Les étudiants ont calculé l'épaisseur de l'huile.

  • La valeur « réelle » : Des scientifiques professionnels utilisant des machines coûteuses ont trouvé que l'huile avait une épaisseur d'environ 73 unités.
  • La valeur « cuisine » : Les résultats des étudiants variaient énormément, allant de 35 à 865 unités.

Pourquoi une telle différence ?

  1. Les parois : Comme mentionné, les tasses étroites faisaient paraître l'huile beaucoup plus épaisse qu'elle ne l'était réellement à cause de la friction supplémentaire.
  2. La règle du « mouvement rampant » : La mathématique utilisée (la loi de Stokes) ne fonctionne que si l'objet tombe très lentement, comme un escargot. Les pois tombaient un peu trop vite (comme des sprinteurs), ce qui brisait les règles de la formule mathématique simple.
  3. Les pois : Les pois ne sont pas des sphères parfaites comme les billes d'acier. Ils sont bosselés et de tailles différentes.

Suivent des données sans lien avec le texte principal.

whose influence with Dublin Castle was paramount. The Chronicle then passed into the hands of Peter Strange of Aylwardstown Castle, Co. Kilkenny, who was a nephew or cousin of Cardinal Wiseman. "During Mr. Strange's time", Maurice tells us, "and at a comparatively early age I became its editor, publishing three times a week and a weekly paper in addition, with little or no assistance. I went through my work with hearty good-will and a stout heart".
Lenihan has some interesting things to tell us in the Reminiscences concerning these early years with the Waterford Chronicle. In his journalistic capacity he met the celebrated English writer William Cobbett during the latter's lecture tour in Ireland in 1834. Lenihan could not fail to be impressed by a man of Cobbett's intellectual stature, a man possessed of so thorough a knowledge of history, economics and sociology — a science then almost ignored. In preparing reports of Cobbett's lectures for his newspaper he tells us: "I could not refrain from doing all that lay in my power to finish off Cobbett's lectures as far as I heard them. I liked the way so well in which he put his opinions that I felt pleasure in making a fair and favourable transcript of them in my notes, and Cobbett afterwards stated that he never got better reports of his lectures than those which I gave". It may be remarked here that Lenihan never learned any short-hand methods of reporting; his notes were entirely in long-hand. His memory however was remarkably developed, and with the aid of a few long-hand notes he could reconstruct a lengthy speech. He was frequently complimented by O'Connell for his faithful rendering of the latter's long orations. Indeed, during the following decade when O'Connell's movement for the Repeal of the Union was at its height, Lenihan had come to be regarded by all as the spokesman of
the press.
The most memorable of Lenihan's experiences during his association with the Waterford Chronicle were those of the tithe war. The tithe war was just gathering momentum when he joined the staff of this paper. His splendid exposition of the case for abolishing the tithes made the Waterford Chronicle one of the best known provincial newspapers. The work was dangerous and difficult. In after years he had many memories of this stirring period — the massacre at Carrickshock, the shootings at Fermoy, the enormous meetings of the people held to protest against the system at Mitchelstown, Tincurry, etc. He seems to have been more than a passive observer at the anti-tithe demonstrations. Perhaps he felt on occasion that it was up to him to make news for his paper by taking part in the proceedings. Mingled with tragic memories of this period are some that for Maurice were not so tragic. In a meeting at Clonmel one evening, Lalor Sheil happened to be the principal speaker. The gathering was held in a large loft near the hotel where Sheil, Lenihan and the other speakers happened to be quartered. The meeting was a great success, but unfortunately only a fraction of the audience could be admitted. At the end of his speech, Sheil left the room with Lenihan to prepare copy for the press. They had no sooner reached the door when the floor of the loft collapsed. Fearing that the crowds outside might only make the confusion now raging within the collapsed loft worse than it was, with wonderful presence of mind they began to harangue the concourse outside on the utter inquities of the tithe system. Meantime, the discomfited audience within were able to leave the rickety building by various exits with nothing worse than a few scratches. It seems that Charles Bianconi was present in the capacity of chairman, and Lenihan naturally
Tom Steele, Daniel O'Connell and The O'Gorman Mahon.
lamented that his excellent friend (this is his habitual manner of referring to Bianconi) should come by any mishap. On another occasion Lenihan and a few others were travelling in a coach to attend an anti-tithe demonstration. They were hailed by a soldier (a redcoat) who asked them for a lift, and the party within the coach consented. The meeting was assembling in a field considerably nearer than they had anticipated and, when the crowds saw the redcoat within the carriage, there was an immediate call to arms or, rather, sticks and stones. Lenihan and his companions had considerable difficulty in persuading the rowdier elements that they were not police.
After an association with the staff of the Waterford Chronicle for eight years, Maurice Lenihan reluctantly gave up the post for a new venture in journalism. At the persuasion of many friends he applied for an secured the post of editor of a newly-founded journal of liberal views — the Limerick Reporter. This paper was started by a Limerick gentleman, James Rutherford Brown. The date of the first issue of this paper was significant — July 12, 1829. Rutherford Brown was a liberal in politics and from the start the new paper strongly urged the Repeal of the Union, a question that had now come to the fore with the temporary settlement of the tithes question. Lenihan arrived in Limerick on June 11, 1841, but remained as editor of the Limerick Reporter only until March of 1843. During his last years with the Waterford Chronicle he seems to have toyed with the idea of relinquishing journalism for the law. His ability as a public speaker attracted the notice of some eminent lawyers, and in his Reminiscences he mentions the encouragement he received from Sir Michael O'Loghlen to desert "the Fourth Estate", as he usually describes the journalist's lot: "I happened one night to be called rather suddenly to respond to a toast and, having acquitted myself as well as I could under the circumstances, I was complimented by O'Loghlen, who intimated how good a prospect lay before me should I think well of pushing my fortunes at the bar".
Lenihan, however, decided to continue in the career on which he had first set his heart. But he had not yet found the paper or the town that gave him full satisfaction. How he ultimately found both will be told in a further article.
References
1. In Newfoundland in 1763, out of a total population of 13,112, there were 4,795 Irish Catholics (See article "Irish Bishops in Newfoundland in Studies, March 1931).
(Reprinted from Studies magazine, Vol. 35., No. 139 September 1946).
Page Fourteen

Cependant, l'auteur soutient que le but n'était pas d'obtenir le chiffre parfait. Le but était de faire penser les étudiants comme des scientifiques. Ils devaient se demander : « Pourquoi le Groupe 1 a-t-il obtenu un résultat différent du Groupe 2 ? » « Combien de pois devons-nous mesurer pour en être sûrs ? » « Et s'il y avait des bulles d'air sur le pois ? »

Ce qu'il faut retenir

Cet article ne traite pas de l'invention d'une nouvelle façon de tester l'huile pour l'industrie alimentaire. Il traite de l'éducation.

Il démontre que l'on peut enseigner des concepts de physique complexes — comme la friction, la flottabilité et les lois de Newton — en utilisant des choses que vous avez déjà dans votre garde-manger. En se « salissant » les mains (ou du moins en les rendant huileuses) avec des pois et de l'huile, les étudiants ont développé une intuition naturelle du fonctionnement du monde, prouvant que la science n'est pas réservée aux personnes en blouse blanche ; elle se déroule en ce moment même dans votre cuisine.